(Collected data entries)
+ + +
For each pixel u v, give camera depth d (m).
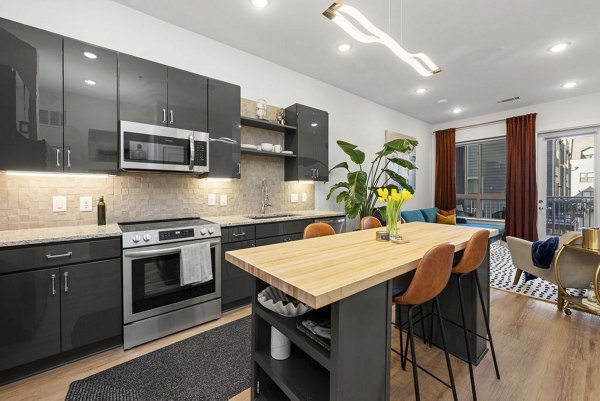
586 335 2.28
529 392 1.64
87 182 2.37
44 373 1.79
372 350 1.12
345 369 1.00
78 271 1.87
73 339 1.86
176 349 2.08
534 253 3.01
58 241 1.79
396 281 1.87
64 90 1.98
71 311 1.85
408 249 1.50
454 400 1.42
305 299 0.88
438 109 5.51
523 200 5.21
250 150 3.08
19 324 1.68
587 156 4.71
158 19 2.70
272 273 1.07
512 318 2.59
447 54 3.33
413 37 2.97
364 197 3.98
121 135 2.18
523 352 2.05
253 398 1.42
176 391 1.65
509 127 5.39
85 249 1.89
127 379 1.75
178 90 2.52
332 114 4.36
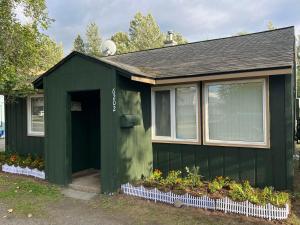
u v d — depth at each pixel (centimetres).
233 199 547
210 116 727
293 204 574
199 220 521
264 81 650
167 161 784
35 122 1026
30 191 712
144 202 618
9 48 920
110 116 674
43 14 975
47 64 1142
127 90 707
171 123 779
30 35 952
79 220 538
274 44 795
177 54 980
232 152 696
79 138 912
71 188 737
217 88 716
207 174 728
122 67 684
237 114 694
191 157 750
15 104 1075
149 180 691
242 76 629
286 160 631
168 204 603
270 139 648
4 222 532
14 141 1082
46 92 789
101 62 682
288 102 627
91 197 665
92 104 942
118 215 556
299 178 782
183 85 756
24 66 994
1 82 905
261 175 660
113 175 668
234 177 693
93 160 945
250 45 855
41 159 912
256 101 670
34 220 541
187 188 622
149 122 795
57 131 771
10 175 876
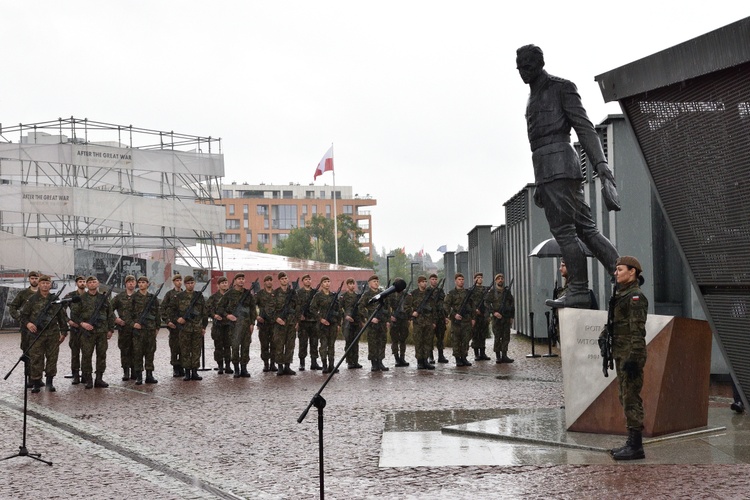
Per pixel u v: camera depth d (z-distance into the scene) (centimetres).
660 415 984
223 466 914
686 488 746
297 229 13488
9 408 1418
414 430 1100
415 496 754
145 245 5100
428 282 2178
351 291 2005
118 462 948
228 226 16738
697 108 624
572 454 917
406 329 2086
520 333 3244
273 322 1927
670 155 661
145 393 1609
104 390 1678
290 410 1323
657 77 634
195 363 1834
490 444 988
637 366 873
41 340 1647
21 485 842
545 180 1178
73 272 4162
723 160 611
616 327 897
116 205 4334
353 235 13550
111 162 4444
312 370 2005
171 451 1008
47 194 4178
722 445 948
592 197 2211
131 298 1805
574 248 1186
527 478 807
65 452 1013
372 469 874
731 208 613
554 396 1424
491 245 4278
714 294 655
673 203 671
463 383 1656
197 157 4791
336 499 754
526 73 1185
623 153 1859
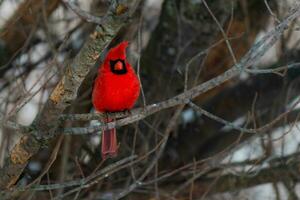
+ + +
### WHAT TO DO
Output each record above word for word, leaving out images.

### SOLUTION
For each pixel u v, give camera depth d (m).
586 335 2.28
529 392 1.64
87 182 2.37
44 373 1.79
372 350 1.12
345 369 1.00
78 271 1.87
73 339 1.86
176 349 2.08
534 253 3.01
58 241 1.79
396 281 1.87
64 90 1.98
71 311 1.85
408 249 1.50
454 400 1.42
305 299 0.88
438 109 5.51
523 200 5.21
250 150 3.08
19 324 1.68
587 156 4.71
158 19 2.70
272 273 1.07
512 318 2.59
447 54 3.33
413 37 2.97
364 197 3.98
121 135 2.18
523 352 2.05
253 398 1.42
176 391 1.65
509 127 5.39
85 249 1.89
127 379 1.75
178 90 2.52
332 114 4.36
u v d — depth at each pixel (centimetres).
233 199 547
210 116 727
293 204 574
199 220 521
264 81 650
167 161 784
35 122 1026
30 191 712
144 202 618
9 48 920
110 116 674
43 14 975
47 64 1142
127 90 707
171 123 779
30 35 952
79 220 538
274 44 795
177 54 980
232 152 696
79 138 912
71 188 737
217 88 716
207 174 728
122 67 684
237 114 694
191 157 750
15 104 1075
149 180 691
242 76 629
286 160 631
168 204 603
270 139 648
4 222 532
14 141 1082
46 92 789
101 62 682
288 102 627
91 197 665
92 104 942
118 215 556
299 178 782
183 85 756
24 66 994
1 82 905
261 175 660
113 175 668
234 177 693
93 160 945
250 45 855
41 159 912
256 101 670
34 220 541
187 188 622
149 122 795
57 131 771
10 175 876
Per pixel u v: camera depth d (z-distance into the scene) (centimetres).
660 415 984
223 466 914
686 488 746
297 229 13488
9 408 1418
414 430 1100
415 496 754
145 245 5100
428 282 2178
351 291 2005
118 462 948
228 226 16738
697 108 624
572 454 917
406 329 2086
520 333 3244
273 322 1927
670 155 661
145 393 1609
104 390 1678
290 410 1323
657 77 634
195 363 1834
490 444 988
637 366 873
41 340 1647
21 485 842
545 180 1178
73 272 4162
723 160 611
616 327 897
116 205 4334
353 235 13550
111 162 4444
312 370 2005
171 451 1008
47 194 4178
722 445 948
592 197 2211
131 298 1805
574 248 1186
527 478 807
65 452 1013
372 469 874
731 208 613
554 396 1424
491 245 4278
714 294 655
673 203 671
463 383 1656
197 157 4791
336 499 754
526 73 1185
623 153 1859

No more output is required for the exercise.